Florida Governor Ron DeSantis made fighting back against woke corporations a centerpiece of his presidential campaign.
Disney provided the foil.
And Ron DeSantis threw down one challenge to Disney that will melt the woke mob’s brains.
Facing falling poll numbers, disappointing fundraising and angry big money donors, Ron DeSantis attempted to reboot the message of his Presidential campaign.
DeSantis entered the race on the back of his message that Florida is where “woke goes to die.”
The signature item of DeSantis’ anti-woke agenda was pushing back on Disney after Disney’s previous CEO Bob Chapek tried to kill a commonsense bill in Florida banning teachers from brainwashing children in grades K-3 into transgenderism through sexually inappropriate lesson plans.
DeSantis responded by signing legislation stripping Disney of its special privilege to act like its own government in the Reedy Creek Improvement District.
Returning Disney CEO Bob Iger sued and is now locked in a nasty legal battle with the state.
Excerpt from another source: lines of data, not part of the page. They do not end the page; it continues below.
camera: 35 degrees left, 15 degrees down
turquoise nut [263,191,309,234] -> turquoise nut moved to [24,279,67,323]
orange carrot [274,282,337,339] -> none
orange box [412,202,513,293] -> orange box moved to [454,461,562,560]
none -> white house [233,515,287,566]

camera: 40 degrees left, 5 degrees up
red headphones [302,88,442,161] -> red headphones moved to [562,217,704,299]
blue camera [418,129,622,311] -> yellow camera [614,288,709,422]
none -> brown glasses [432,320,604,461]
But DeSantis’ anti-woke message failed to gain traction with GOP voters and it annoyed DeSantis’ high dollar donor class supporters who want business to be free to wage culture wars against the Right.
Feeling the heat, DeSantis tried to pivot away from the fight against Disney telling CNBC he’s “basically moved on” from the battle with Disney.
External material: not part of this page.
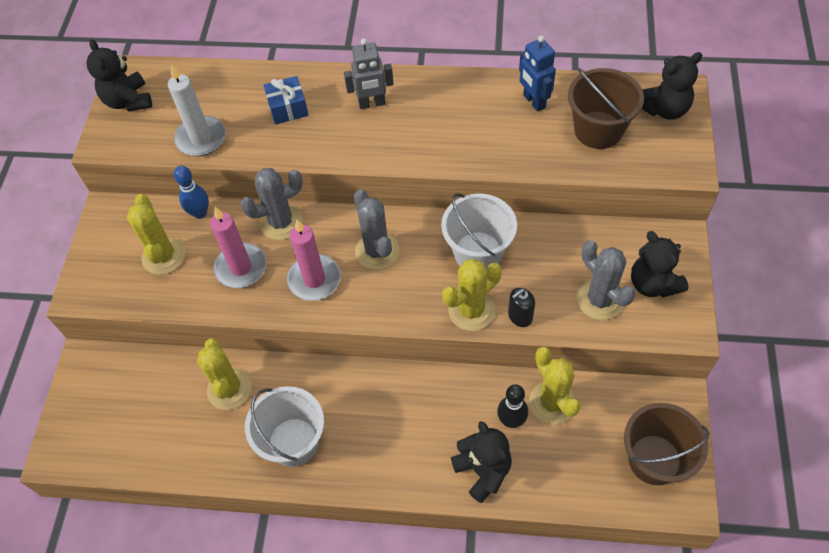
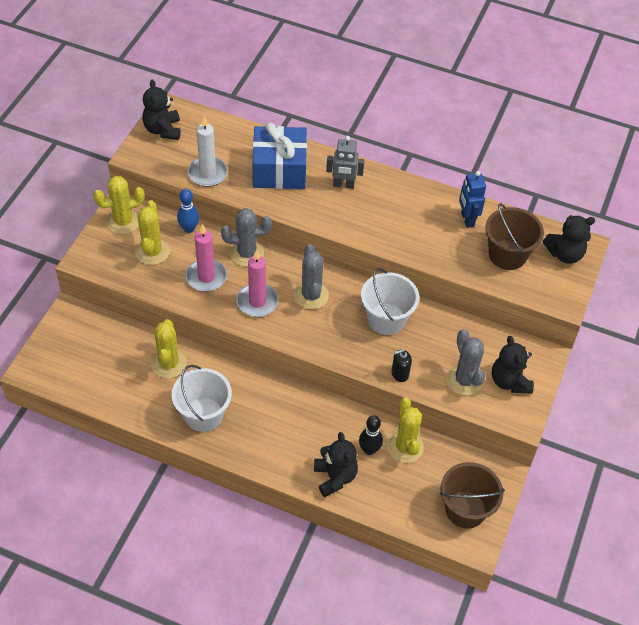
camera: 10 degrees right, 5 degrees down
blue gift [263,76,309,125] -> blue gift [252,123,307,189], size x1.90
yellow cactus [442,259,502,331] -> yellow cactus moved to [93,176,145,234]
DeSantis predicted Disney would lose their lawsuit and that would be that.
“They’re suing the state of Florida. They’re going to lose that lawsuit,” DeSantis added.
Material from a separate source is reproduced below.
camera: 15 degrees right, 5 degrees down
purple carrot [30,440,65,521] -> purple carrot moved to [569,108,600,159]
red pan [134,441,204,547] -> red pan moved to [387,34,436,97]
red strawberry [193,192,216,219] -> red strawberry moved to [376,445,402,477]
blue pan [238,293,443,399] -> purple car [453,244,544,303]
“So what I would say is, drop the lawsuit,” DeSantis continued.
DeSantis sought to reassure his donor class supporters that he wasn’t some anti-business culture warrior.
“This is a great place to do business,” DeSantis explained before noting that other theme parks prospered in Florida without the special government favors that Disney enjoyed.
“Your competitors all do very well here, Universal, SeaWorld. They have not had the same special privileges as you have,” DeSantis said in response to a question about what he would say to Bob Iger.
“So all we want to do is treat everybody the same, and let’s move forward. I’m totally fine with that. But I’m not fine with giving extraordinary privileges, you know, to one special company at the exclusion of everybody else,” DeSantis stated.
“I would just say, go back to what you did well. I think it’s going to be the right business decision, and all that,” DeSantis concluded.